I have some weird I2C2 SCL clock issue. Please see attached oscillogram.

Digital chn 0 and analogue chn 1 is I2C2 SCL signal

Digital chn 1  - I2C2 SDA

Digital chn 2  - one of VIU3 pixel data inputs

Digital chn 3 -  VIU3 HSYNC input

Digital chn 5  - VIU3 PIXEL_CLK input

It seems SCL high pulse can be abandoned by VIU3 pixel data. No matter what's pixel clock, is it 10MHz or 40MHz, SCL still may get broken. I have 3rd party CMOS camera module attached to TVR-VF65GS10 card. This camera module for some reason passes SCL through integrating RC circuit with R=22 Ohm, C=680pF. That's why SCL rising edges are quite round. Issue persists even if I reduce SCL frequency to <10kHz (which I think should make rising time relatively short to be relevant). Luckily I have workaround for this problem, making SCL pin fully driven and not open drain solves the issue.

What's worse, once such short SCL pulse is generated, I2C module seems entering some weird state. For example sometimees I see bus busy in status register, though I2C and SCL both are idling high and MSSL=0.

Am I wrong in thinking that once I2C wins arbitration, nothing on SCL or SDA should be able to shorten SCL-high pulses. Isn't it? SCL-low can be stretched by slave device, but SCL-high shouldn't be affected, right?

DO THIS: According to the forum post about the I2C SCL clock problem, what workaround solved the issue? The records come from a separate source and are not related to the post.

INFORMATION SUPPLIED:
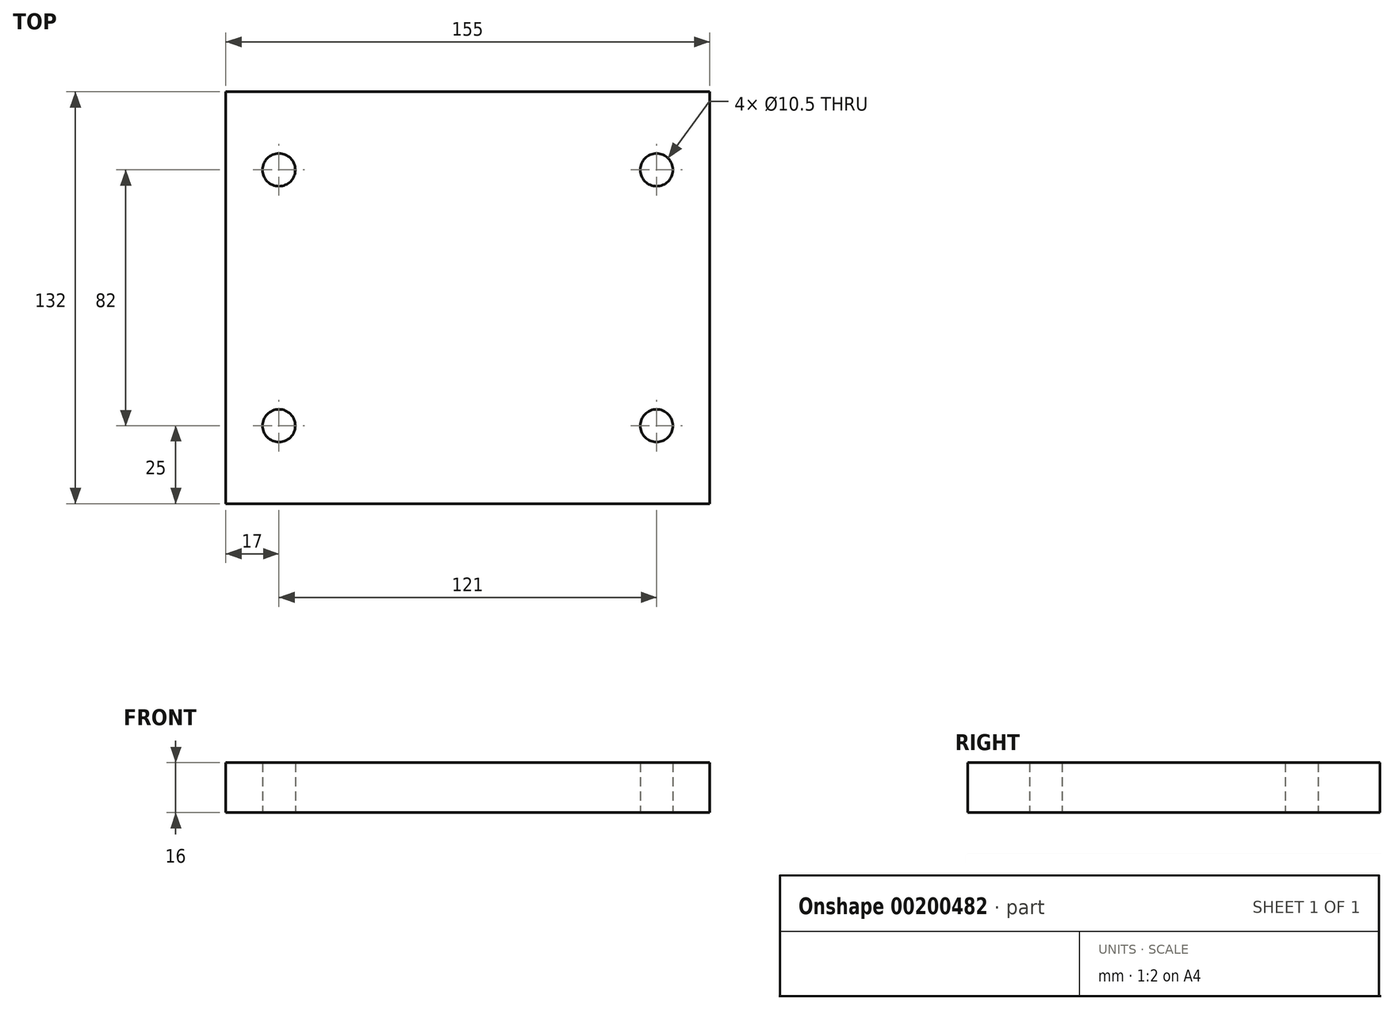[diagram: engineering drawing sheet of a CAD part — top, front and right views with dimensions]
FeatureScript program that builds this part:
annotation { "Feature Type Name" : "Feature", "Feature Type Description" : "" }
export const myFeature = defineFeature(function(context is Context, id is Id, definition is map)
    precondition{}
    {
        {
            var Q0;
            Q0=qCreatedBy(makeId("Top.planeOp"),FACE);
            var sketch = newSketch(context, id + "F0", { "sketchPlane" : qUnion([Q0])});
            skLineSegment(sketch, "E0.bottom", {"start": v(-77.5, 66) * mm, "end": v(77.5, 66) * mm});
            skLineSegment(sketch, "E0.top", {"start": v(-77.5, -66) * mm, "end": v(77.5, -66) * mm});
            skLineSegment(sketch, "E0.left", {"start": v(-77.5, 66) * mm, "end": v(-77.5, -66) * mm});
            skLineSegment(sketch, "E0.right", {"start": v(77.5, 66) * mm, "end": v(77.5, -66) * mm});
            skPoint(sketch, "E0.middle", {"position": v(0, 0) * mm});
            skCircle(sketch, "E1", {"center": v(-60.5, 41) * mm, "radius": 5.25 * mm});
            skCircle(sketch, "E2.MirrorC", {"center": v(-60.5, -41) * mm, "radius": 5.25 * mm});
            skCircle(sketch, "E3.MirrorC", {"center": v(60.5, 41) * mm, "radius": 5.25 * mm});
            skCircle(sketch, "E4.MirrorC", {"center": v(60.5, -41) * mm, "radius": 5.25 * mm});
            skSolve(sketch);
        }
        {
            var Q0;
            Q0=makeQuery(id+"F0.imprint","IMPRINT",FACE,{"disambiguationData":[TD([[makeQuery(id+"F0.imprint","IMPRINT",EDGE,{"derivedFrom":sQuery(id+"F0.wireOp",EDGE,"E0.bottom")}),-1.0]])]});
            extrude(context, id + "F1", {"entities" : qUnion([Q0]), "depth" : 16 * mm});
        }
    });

---

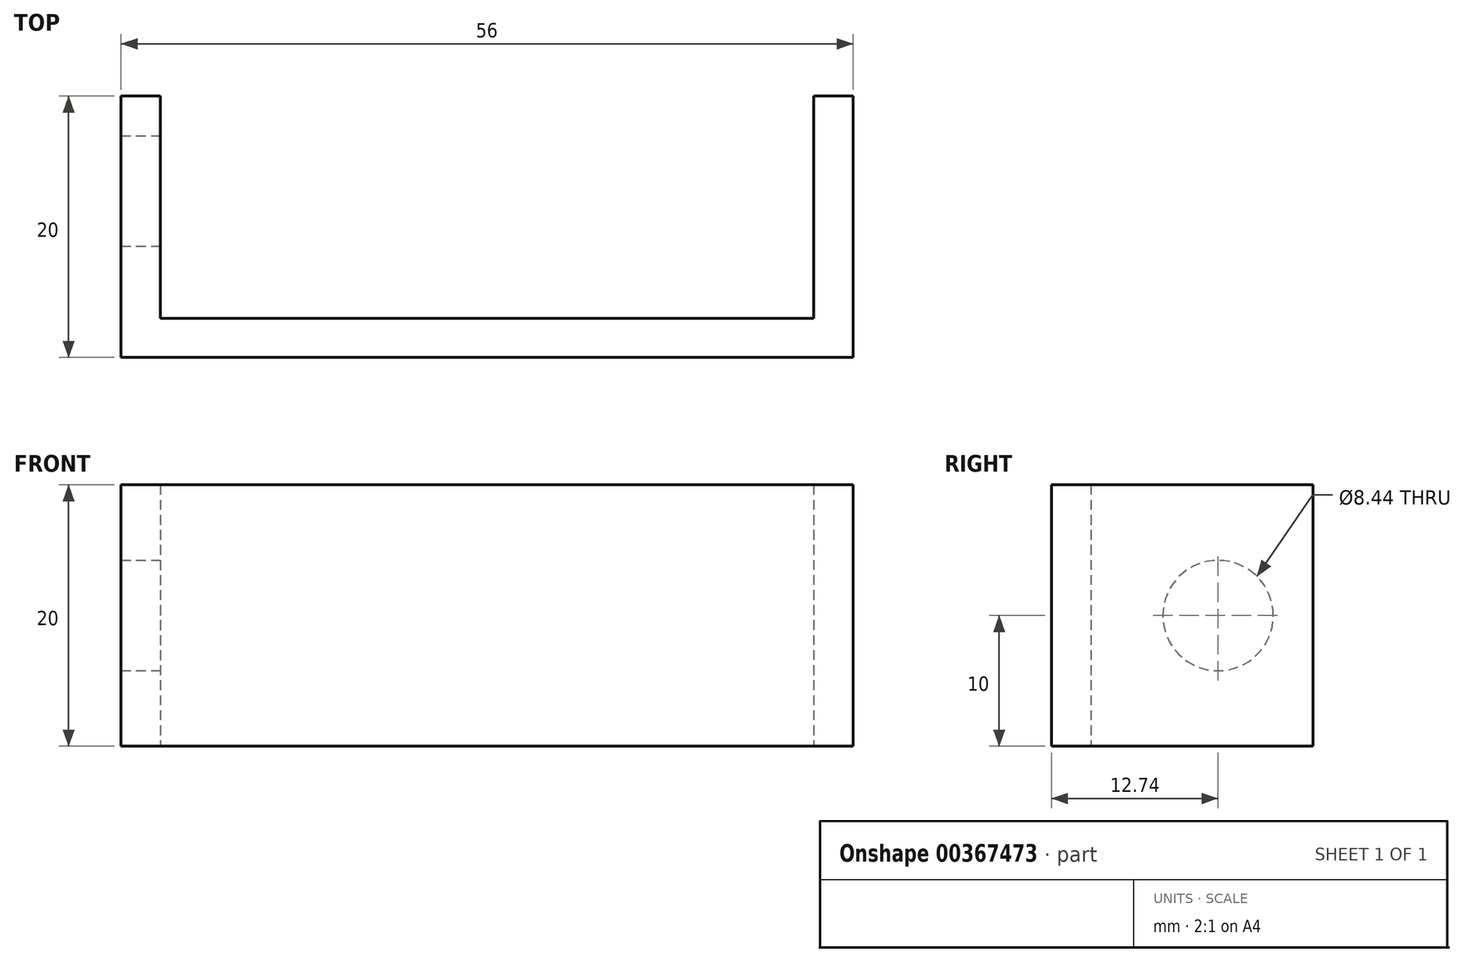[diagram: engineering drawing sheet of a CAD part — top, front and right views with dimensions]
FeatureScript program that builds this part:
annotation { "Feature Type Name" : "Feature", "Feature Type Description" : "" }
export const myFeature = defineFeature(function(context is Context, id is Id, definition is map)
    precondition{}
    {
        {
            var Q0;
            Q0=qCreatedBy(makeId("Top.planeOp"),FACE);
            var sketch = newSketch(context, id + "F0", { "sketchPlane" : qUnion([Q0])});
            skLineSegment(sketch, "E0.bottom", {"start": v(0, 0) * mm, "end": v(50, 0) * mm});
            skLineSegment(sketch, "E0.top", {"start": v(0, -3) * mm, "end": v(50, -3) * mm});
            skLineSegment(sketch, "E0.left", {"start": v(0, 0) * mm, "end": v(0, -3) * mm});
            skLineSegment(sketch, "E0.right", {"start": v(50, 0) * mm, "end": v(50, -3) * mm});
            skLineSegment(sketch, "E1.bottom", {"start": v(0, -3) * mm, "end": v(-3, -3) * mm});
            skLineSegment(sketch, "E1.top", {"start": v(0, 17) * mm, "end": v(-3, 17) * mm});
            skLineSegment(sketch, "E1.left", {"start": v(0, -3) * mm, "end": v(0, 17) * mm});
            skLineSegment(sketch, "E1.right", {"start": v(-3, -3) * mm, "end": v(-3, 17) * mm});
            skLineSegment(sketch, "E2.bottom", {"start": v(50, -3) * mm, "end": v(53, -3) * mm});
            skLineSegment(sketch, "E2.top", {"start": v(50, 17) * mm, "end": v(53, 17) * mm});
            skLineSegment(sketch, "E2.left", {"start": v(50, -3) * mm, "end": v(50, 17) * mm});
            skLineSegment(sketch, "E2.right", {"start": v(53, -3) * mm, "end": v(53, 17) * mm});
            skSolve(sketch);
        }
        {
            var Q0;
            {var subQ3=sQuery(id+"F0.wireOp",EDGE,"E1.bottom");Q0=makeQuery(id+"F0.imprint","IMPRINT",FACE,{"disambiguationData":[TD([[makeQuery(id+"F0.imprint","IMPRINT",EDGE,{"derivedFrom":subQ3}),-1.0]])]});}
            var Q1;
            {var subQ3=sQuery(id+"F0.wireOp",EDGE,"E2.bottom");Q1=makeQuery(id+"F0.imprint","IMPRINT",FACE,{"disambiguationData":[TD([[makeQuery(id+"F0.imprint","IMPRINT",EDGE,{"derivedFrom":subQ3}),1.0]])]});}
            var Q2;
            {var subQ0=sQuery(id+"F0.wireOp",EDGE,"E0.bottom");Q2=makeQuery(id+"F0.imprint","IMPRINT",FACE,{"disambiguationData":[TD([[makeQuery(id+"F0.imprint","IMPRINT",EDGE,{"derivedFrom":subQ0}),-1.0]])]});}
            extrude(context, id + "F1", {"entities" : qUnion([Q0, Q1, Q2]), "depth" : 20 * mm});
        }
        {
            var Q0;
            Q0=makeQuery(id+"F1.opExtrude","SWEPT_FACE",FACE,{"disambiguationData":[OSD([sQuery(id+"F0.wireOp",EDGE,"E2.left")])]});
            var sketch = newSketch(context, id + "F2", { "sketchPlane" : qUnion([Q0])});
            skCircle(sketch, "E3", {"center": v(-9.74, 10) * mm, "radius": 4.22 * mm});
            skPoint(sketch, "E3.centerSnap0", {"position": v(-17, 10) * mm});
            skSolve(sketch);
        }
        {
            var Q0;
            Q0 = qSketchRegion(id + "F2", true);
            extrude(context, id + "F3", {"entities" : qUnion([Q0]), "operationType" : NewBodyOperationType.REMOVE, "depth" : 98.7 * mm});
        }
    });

WRITTEN SOLUTION: Making the SCL pin fully driven instead of open drain.